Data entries
=== Section Start ===

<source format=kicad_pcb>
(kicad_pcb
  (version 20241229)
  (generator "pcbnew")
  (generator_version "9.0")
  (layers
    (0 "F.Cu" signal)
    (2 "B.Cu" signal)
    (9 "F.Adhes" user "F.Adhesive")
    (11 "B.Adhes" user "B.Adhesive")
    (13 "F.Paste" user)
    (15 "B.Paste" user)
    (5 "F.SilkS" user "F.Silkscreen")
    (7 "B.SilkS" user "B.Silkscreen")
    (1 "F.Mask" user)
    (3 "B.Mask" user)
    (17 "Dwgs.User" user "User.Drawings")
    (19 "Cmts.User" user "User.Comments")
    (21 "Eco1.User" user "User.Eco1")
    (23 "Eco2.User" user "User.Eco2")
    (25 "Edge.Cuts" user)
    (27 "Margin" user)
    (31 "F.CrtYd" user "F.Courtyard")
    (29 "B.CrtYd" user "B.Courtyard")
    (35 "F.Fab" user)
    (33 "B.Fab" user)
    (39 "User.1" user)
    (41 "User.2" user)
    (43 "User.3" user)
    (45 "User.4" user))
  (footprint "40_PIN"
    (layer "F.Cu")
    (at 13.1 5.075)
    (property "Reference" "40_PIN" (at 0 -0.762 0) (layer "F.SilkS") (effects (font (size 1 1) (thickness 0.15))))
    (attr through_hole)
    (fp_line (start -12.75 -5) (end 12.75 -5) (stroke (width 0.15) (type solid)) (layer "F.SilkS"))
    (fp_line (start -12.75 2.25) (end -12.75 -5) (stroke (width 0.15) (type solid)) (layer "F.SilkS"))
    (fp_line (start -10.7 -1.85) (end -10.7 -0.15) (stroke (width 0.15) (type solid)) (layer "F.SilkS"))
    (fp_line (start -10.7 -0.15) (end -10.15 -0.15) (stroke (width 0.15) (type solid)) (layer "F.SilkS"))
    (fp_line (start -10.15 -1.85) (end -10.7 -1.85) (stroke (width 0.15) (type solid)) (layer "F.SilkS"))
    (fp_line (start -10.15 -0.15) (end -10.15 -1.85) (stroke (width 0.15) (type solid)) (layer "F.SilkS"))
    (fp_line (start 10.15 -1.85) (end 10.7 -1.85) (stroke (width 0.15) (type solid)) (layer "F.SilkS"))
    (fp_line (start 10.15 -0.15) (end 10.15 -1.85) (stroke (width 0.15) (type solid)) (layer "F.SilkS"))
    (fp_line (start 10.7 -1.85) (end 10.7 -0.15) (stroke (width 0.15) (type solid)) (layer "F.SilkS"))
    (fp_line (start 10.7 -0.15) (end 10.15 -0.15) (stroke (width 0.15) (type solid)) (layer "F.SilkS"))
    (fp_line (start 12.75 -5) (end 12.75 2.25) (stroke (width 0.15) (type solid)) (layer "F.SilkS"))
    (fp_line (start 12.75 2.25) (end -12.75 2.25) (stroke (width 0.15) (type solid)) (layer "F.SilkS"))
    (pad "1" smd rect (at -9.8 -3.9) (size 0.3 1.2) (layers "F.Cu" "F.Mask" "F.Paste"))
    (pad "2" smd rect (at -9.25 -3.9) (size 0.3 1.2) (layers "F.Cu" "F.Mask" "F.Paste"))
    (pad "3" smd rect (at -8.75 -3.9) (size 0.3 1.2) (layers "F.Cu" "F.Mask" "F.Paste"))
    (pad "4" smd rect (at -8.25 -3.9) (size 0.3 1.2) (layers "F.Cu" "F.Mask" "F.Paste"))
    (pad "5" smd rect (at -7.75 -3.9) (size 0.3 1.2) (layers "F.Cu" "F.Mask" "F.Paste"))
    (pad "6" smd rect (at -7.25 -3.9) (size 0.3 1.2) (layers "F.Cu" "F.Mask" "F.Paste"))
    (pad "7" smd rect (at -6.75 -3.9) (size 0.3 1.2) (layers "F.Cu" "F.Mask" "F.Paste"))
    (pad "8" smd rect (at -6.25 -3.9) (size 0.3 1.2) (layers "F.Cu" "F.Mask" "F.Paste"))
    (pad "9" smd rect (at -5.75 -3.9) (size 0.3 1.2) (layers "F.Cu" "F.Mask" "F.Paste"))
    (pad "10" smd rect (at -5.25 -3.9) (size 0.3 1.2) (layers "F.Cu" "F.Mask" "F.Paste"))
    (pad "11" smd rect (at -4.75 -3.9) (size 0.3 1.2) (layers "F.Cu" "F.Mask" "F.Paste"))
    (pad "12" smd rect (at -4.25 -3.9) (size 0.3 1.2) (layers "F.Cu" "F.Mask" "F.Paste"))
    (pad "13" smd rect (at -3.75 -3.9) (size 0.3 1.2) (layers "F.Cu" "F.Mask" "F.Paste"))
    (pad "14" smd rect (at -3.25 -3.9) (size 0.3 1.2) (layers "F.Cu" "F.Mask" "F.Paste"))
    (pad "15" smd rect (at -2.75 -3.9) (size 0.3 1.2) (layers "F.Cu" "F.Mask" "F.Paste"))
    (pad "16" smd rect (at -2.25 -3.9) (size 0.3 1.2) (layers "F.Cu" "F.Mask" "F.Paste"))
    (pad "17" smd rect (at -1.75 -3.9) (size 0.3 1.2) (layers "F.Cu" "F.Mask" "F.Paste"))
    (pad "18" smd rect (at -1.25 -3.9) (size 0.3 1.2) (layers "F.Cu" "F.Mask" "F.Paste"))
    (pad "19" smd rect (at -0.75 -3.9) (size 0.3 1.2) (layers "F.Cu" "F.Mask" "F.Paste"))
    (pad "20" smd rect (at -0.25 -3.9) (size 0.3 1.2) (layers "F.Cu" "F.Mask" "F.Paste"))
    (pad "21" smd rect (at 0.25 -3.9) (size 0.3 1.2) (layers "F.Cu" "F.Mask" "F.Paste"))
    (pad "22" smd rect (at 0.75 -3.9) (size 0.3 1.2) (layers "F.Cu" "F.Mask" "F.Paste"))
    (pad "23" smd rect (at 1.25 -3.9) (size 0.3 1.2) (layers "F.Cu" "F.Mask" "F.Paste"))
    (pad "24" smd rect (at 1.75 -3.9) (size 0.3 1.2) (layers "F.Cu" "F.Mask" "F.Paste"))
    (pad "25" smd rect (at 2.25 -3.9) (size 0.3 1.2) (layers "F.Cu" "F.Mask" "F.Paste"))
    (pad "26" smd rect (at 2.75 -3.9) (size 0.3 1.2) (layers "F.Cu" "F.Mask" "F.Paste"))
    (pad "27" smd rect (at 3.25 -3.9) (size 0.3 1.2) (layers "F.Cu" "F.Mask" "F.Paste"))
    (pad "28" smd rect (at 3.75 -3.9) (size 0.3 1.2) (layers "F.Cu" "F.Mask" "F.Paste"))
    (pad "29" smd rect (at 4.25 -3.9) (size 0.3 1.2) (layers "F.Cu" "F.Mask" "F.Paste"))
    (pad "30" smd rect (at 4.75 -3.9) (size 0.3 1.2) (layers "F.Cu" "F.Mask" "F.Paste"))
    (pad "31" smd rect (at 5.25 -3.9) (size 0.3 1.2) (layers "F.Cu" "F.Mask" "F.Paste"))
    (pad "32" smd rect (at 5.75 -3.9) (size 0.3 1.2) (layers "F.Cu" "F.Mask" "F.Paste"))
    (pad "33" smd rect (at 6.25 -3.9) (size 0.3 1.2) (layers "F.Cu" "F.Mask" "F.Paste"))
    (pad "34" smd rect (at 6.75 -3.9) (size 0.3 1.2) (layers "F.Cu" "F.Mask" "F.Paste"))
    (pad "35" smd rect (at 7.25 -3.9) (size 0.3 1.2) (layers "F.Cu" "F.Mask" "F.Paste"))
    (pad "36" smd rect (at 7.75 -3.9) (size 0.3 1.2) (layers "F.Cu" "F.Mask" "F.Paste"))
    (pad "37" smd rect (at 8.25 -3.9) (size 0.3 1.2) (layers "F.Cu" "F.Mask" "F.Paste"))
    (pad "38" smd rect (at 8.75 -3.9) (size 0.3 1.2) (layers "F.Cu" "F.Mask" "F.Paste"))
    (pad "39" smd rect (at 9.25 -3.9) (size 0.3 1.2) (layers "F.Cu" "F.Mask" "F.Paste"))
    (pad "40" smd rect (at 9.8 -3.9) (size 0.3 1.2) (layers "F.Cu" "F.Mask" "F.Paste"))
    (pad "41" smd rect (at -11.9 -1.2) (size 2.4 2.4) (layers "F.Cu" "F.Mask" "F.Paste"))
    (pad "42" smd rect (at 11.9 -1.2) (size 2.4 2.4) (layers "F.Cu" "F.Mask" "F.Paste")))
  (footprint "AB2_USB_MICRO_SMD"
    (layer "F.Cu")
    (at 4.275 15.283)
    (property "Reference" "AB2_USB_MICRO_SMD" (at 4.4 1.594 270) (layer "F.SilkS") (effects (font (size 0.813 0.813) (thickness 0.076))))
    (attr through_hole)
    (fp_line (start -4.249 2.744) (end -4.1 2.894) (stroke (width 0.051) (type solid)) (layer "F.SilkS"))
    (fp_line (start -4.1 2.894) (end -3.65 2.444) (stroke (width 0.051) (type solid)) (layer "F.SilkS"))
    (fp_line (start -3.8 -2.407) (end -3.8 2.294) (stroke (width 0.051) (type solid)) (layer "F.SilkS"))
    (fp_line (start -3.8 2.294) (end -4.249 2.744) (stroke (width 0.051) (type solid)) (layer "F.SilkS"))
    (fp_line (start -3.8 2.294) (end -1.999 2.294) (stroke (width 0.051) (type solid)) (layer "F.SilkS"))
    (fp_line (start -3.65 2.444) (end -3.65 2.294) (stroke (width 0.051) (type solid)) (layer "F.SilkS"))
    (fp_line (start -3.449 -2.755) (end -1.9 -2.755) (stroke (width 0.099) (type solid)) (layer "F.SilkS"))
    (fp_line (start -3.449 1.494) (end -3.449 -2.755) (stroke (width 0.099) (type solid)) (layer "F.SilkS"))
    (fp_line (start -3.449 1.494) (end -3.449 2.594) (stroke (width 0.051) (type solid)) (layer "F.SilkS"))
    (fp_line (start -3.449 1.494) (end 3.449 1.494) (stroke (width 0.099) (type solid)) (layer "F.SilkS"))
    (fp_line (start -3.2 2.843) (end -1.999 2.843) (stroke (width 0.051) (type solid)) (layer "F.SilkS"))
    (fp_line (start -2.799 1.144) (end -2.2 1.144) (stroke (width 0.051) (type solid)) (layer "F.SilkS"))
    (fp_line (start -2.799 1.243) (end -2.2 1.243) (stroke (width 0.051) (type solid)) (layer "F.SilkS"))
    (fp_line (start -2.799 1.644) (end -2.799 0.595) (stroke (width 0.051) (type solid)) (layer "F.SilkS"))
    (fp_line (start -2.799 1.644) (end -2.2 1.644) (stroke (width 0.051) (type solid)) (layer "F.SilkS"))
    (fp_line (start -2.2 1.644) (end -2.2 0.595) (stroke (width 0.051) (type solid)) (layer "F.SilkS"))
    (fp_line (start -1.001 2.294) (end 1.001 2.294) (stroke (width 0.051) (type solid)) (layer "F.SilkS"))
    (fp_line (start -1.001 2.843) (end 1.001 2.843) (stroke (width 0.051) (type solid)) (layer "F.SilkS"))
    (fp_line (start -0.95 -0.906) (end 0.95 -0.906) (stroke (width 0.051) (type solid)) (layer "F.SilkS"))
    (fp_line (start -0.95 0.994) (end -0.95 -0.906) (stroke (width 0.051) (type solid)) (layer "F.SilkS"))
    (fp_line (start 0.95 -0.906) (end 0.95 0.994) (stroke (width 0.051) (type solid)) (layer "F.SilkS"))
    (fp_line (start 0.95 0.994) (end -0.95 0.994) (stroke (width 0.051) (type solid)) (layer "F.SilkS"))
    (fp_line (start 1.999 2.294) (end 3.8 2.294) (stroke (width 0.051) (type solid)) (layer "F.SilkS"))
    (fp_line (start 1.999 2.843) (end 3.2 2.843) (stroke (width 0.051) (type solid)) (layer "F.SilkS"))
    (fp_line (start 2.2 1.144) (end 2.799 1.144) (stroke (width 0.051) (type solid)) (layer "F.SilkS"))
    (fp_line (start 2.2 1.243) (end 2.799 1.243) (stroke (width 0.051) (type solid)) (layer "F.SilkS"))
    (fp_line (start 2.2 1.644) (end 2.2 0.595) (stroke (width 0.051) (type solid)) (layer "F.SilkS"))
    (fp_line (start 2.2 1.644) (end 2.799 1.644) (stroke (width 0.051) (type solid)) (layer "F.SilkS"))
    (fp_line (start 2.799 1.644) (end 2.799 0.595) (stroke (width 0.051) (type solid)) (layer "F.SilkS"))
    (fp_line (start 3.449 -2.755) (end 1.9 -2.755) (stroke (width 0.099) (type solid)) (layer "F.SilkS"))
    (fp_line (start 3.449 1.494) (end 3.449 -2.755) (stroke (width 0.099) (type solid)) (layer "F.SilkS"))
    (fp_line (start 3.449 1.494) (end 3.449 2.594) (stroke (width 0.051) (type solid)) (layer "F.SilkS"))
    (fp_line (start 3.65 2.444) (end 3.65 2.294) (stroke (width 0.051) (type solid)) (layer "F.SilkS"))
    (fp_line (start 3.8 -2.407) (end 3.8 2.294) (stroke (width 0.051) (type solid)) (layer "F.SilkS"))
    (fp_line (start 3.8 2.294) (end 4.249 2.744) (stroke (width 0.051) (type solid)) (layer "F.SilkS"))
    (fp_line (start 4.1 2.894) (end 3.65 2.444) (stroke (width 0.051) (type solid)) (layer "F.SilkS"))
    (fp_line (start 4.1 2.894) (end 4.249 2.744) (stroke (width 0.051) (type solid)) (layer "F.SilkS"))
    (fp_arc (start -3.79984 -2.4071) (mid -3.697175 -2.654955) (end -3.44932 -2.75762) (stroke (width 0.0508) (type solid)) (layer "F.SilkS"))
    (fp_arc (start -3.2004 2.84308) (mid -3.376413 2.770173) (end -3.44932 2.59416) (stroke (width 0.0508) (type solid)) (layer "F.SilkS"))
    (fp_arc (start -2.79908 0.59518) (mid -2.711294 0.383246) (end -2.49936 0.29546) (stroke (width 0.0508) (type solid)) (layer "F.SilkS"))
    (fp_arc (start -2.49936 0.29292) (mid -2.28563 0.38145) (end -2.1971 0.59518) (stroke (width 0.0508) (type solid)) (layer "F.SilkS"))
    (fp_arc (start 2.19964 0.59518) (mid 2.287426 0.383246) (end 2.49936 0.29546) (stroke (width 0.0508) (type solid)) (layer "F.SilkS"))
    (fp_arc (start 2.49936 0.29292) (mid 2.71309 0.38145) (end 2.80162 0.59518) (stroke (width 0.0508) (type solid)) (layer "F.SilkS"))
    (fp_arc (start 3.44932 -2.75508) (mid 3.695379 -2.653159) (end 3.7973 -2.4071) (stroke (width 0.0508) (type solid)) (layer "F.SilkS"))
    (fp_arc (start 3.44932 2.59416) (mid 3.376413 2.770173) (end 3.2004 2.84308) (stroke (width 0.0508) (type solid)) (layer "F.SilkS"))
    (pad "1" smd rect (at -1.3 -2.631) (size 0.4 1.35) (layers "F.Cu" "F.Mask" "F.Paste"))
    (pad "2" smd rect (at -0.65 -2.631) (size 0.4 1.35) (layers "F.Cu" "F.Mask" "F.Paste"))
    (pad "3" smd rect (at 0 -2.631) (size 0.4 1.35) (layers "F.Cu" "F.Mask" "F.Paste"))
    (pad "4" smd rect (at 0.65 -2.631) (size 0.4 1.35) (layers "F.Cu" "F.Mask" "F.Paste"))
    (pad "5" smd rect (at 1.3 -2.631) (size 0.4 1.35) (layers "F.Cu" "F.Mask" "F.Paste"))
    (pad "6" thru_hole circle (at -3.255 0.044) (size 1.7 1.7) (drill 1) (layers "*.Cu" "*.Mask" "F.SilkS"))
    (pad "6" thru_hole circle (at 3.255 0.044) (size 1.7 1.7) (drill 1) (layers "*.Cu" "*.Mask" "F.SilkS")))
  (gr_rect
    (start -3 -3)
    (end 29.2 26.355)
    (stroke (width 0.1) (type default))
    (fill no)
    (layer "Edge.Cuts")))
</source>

=== Section End ===

§ **YOUR TASK**
Take exactly the lines from the one containing "(fp_line (start 0.95 0.994)" through the one containing "(fp_line (start 3.8 -2.407)" in the data above, and output them with nothing added.

§ **OUTPUT OF THE TASK**
    (fp_line (start 0.95 0.994) (end -0.95 0.994) (stroke (width 0.051) (type solid)) (layer "F.SilkS"))
    (fp_line (start 1.999 2.294) (end 3.8 2.294) (stroke (width 0.051) (type solid)) (layer "F.SilkS"))
    (fp_line (start 1.999 2.843) (end 3.2 2.843) (stroke (width 0.051) (type solid)) (layer "F.SilkS"))
    (fp_line (start 2.2 1.144) (end 2.799 1.144) (stroke (width 0.051) (type solid)) (layer "F.SilkS"))
    (fp_line (start 2.2 1.243) (end 2.799 1.243) (stroke (width 0.051) (type solid)) (layer "F.SilkS"))
    (fp_line (start 2.2 1.644) (end 2.2 0.595) (stroke (width 0.051) (type solid)) (layer "F.SilkS"))
    (fp_line (start 2.2 1.644) (end 2.799 1.644) (stroke (width 0.051) (type solid)) (layer "F.SilkS"))
    (fp_line (start 2.799 1.644) (end 2.799 0.595) (stroke (width 0.051) (type solid)) (layer "F.SilkS"))
    (fp_line (start 3.449 -2.755) (end 1.9 -2.755) (stroke (width 0.099) (type solid)) (layer "F.SilkS"))
    (fp_line (start 3.449 1.494) (end 3.449 -2.755) (stroke (width 0.099) (type solid)) (layer "F.SilkS"))
    (fp_line (start 3.449 1.494) (end 3.449 2.594) (stroke (width 0.051) (type solid)) (layer "F.SilkS"))
    (fp_line (start 3.65 2.444) (end 3.65 2.294) (stroke (width 0.051) (type solid)) (layer "F.SilkS"))
    (fp_line (start 3.8 -2.407) (end 3.8 2.294) (stroke (width 0.051) (type solid)) (layer "F.SilkS"))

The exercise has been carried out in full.